◆ **REQUIRED ACTION**: Nothing but an exact repeat of the entries below should appear in your answer.

:: INPUT DATA ::

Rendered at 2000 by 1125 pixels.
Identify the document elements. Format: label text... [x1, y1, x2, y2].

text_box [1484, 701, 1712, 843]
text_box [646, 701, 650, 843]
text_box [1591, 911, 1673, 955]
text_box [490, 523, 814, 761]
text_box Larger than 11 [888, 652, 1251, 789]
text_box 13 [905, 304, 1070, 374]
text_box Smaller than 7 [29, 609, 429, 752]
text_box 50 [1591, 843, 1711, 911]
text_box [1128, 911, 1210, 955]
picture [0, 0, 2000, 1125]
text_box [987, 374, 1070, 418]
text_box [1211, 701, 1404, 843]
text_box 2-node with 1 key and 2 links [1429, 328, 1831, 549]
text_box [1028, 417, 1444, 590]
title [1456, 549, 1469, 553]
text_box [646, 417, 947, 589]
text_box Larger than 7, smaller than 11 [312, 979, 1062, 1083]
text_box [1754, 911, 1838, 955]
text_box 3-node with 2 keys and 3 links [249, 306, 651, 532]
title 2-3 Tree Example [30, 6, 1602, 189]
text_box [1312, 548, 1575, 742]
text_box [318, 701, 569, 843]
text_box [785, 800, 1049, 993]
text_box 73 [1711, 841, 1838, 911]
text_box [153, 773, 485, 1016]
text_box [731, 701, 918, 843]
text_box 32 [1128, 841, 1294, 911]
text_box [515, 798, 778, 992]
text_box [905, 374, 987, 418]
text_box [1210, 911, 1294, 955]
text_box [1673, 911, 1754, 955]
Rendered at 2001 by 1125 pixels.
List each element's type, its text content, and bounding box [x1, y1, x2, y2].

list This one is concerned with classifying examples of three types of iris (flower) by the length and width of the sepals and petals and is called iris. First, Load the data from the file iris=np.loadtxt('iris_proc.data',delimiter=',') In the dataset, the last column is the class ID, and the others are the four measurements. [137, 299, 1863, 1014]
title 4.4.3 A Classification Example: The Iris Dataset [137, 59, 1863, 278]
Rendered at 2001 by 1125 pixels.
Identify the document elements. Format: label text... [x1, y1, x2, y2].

:::

◆ **RESULT FOR THIS EXERCISE**:
Rendered at 2000 by 1125 pixels.
Identify the document elements. Format: label text... [x1, y1, x2, y2].

text_box [1484, 701, 1712, 843]
text_box [646, 701, 650, 843]
text_box [1591, 911, 1673, 955]
text_box [490, 523, 814, 761]
text_box Larger than 11 [888, 652, 1251, 789]
text_box 13 [905, 304, 1070, 374]
text_box Smaller than 7 [29, 609, 429, 752]
text_box 50 [1591, 843, 1711, 911]
text_box [1128, 911, 1210, 955]
picture [0, 0, 2000, 1125]
text_box [987, 374, 1070, 418]
text_box [1211, 701, 1404, 843]
text_box 2-node with 1 key and 2 links [1429, 328, 1831, 549]
text_box [1028, 417, 1444, 590]
title [1456, 549, 1469, 553]
text_box [646, 417, 947, 589]
text_box Larger than 7, smaller than 11 [312, 979, 1062, 1083]
text_box [1754, 911, 1838, 955]
text_box 3-node with 2 keys and 3 links [249, 306, 651, 532]
title 2-3 Tree Example [30, 6, 1602, 189]
text_box [1312, 548, 1575, 742]
text_box [318, 701, 569, 843]
text_box [785, 800, 1049, 993]
text_box 73 [1711, 841, 1838, 911]
text_box [153, 773, 485, 1016]
text_box [731, 701, 918, 843]
text_box 32 [1128, 841, 1294, 911]
text_box [515, 798, 778, 992]
text_box [905, 374, 987, 418]
text_box [1210, 911, 1294, 955]
text_box [1673, 911, 1754, 955]
Rendered at 2001 by 1125 pixels.
List each element's type, its text content, and bounding box [x1, y1, x2, y2].

list This one is concerned with classifying examples of three types of iris (flower) by the length and width of the sepals and petals and is called iris. First, Load the data from the file iris=np.loadtxt('iris_proc.data',delimiter=',') In the dataset, the last column is the class ID, and the others are the four measurements. [137, 299, 1863, 1014]
title 4.4.3 A Classification Example: The Iris Dataset [137, 59, 1863, 278]
Rendered at 2001 by 1125 pixels.
Identify the document elements. Format: label text... [x1, y1, x2, y2].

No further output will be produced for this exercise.